Electrical musical instrument

The electric cello is a type of cello that relies on electronic amplification (rather than acoustic resonance) to produce sound. An acoustic cello can be fitted with a bridge or body mounted contact pickup providing an electric signal, or a built-in pickup can be installed. A few pickups work by other principles like magnetic coil guitar type needing steel strings to work, or by an unusual pickup system employing the string itself as a linear pickup element, thus avoiding any modification of tone-producing parts on an acoustic cello.

Many electric cellos have bodies modeled after acoustic cellos, while others abandon the design completely, opting for a totally new body shape, or having little or no body at all. Most electric cellos feature a traditional endpin and knee supports, but some are supported in other ways, such as by an elongated pin for playing in the standing position, a tripod stand, strap, or strap system that allows mobility while playing the instrument. The major differentiating factor between electric cellos and acoustic cellos is that while the latter rely on an acoustically resonant soundbox, the former are amplified electronically and often have no resonant chamber at all.

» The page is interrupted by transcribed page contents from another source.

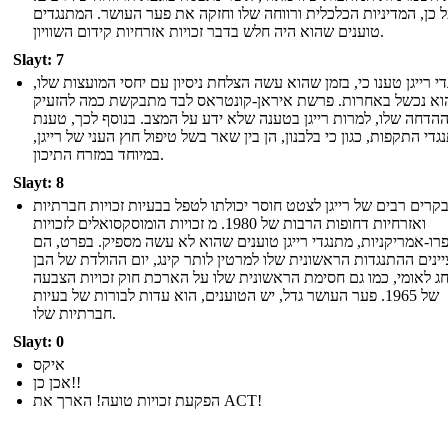
 כן, המדיניות הכלכלית ורווחה שלו וחזקה את פער העושר. המתנגדים
טוענים שהוא היה חלש בדבר זכויות אזרחיות קידום השוויון.
Slayt: 7
י רייגן טענו כי, בזמן שהוא עשה הצלחת ניסיון עם יחסי המועצות שלו,
וא נכשל באחרות. פרשת איראן-קונטראס לבד מתבקשת כמה להזעיק
הדחה שלו, למרות רייגן בטענה שלא ידע על המצב. בנוסף לכך, טענת
גדי התקפות, כגון כי בלבנון, הן בין שאר בשל טיפול חוץ העני של רייגן,
במיוחד במזרח התיכון.
Slayt: 8
קרים רבים של רייגן לצטט חוסר יכולתו לטפל בבעיות זכויות חברתיות
ואזרחיות דחופות הרבות של 1980. מ זכויות הומוסקסואלים לזכויות
רו-אמריקניות, מתנגדי רייגן טוענים שהוא לא עשה מספיק. בפרט, הם
ינים ההתנגדות הראשונית שלו למרטין לותר קינג, יום ההולדת של הבן
חג לאומי, כמו גם חסימת הראשונית שלו על הארכת חוק זכויות הצבעה
של 1965. פער העושר גדל, יש הטוענים, הוא עדות לבורות של בעיות
חברתיות שלו.
Slayt: 0
איקס
אכן כן!!
הפקעת זכויות טועה! הארך את ACT!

Most electric cellos are driven by a piezo pickup system mounted in the bridge. Many also contain an on-board preamp, which allows the musician localized control over the sound. The number of piezo elements in use range from one to eight.
The electric cello has several advantages over acoustic cellos. One of these advantages is its capacity for sound effects, such as distortion, wah, and chorus, which allows for the creation of a huge variety of sounds and possibilities matching that of the electric guitar, electric bass and electric violin. Also, five-string and six-string models (not generally available in acoustic cellos) allow for an extended range. An electric cello with no body can be played in the high positions more easily than an acoustic. Lastly, electric cellos without a resonant body have less of a tendency for feedback than amplified acoustic cellos.

The electric cello has not yet achieved the status of the ubiquitous electric guitar, or even the widespread success of the electric violin.